I love that you guys work hard on reducing VRAM needs for new models. But I’m a bit surprised by statements like this one:
try to lower the tile_size, overlap, temporal_size, or temporal_overlap if you have memory of less than 32GB
As a veteran in the software industry, I do know that making software is hard. And I know that LLM, diffusion, generative AI is full of probabilistic math and uncertainty. But I would not think that’s the case for VRAM usage. If it can be measured, if it can be predicted based on formulas, known in advance, or worst case, determined via experimentation…can’t you just query the GPU, see what’s available, and then to a large extent, “solve” for a given amount of available VRAM and automate the optimizations needed?
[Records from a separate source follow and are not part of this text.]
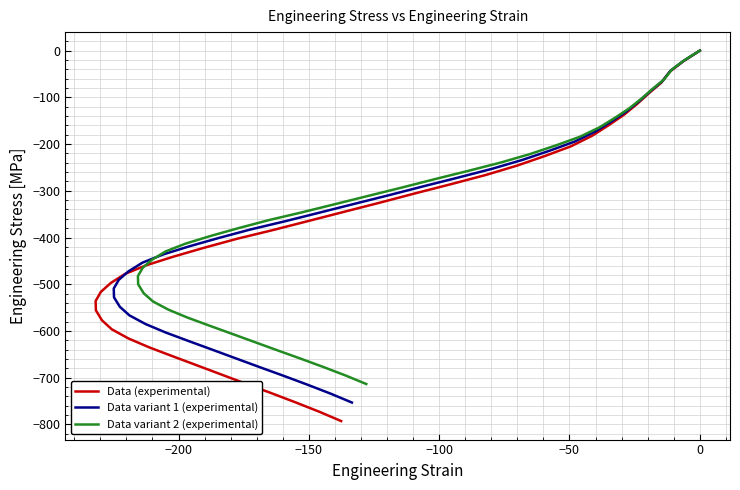

Is the value of Data variant 2 (experimental) at 21 greater than the value of Data variant 1 (experimental) at 14?

No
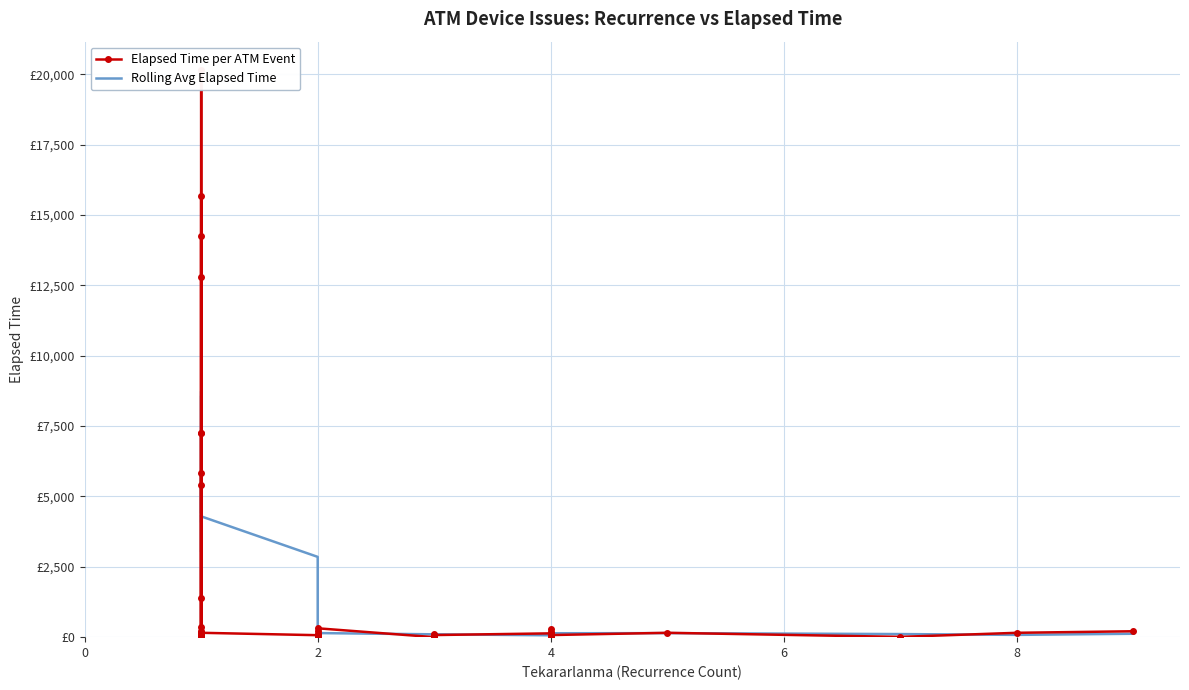

Which series ends up on top after the final intersection of Elapsed Time per ATM Event and Rolling Avg Elapsed Time?

Elapsed Time per ATM Event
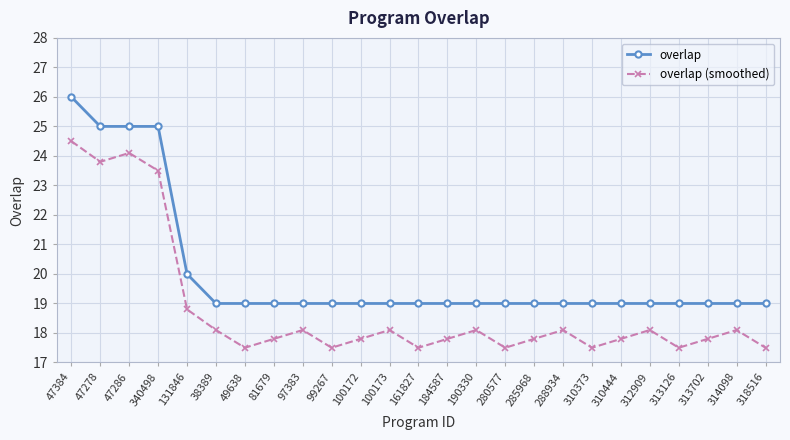

What is the difference between the maximum and minimum values in the overlap series?

7.0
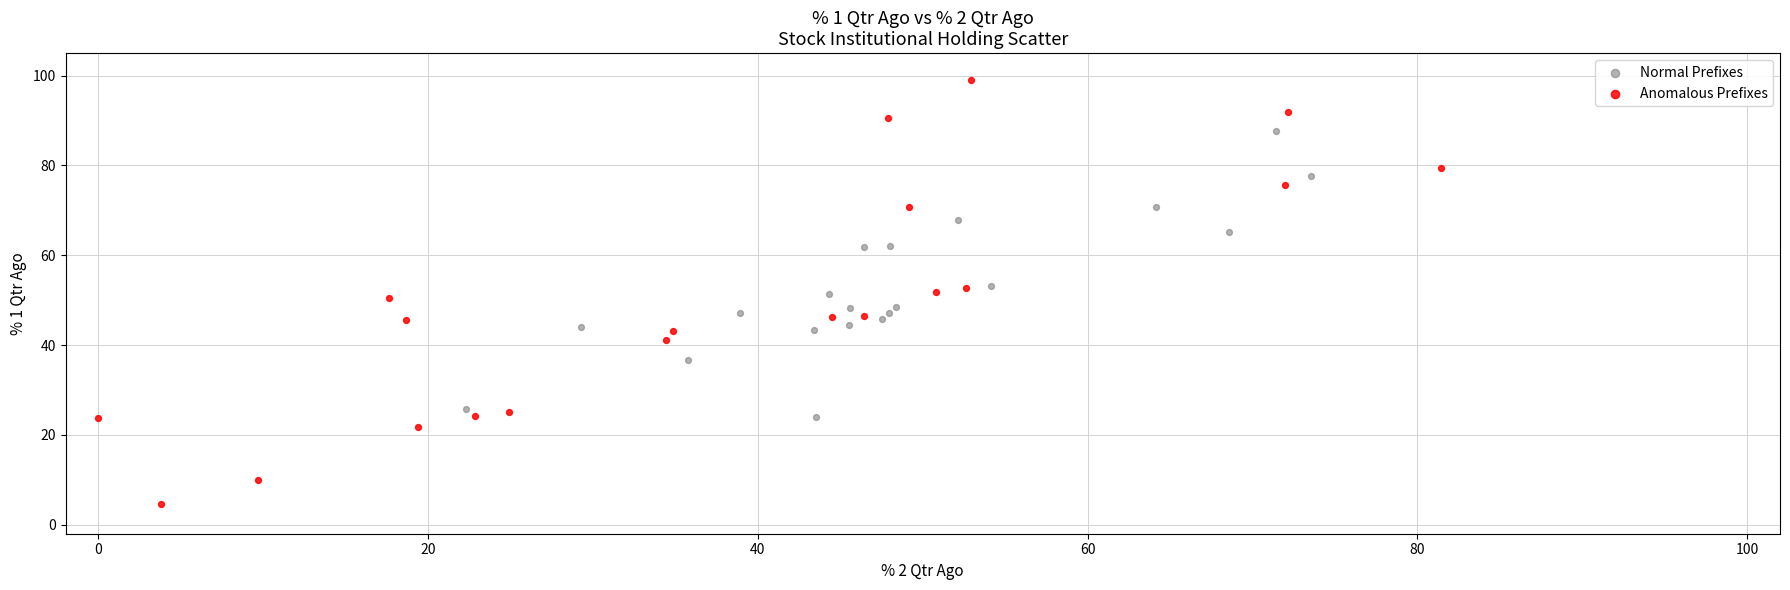

Which series reaches the maximum Y coordinate?

Anomalous Prefixes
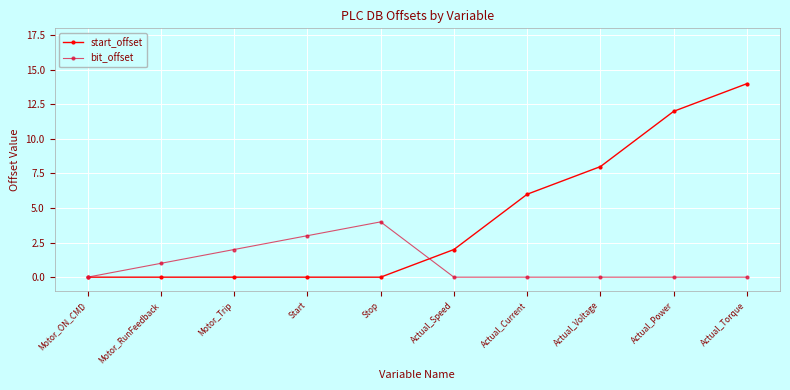

What are all the series names shown in the legend?

start_offset, bit_offset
Don’t get me wrong, I love what comfyui is doing with raw access to building the workflows. But if my hypothesis is correct, then it would be awfully cool to do things like:
- observe and report in the UI the VRAM usage of various nodes and node settings. Maybe even add a “profile” button that will precisely calculate consumption and show a report by node, but doesn’t run the whole workflow for real. Kinda like a --whatif flag on a command-line.
- instead of “try this or that”, warn me in the UI before I waste 20 min on an OOM, or an hour on something swapping to CPU. eg. if a selection or slider can cause overflow, gimme a hint in the UI. “Sure you want FP16 here? Maybe you should stick to FP8, buddy!”, or “This workflow [> details expander] requires 22.8 GB of VRAM to execute. Do you want to continue?”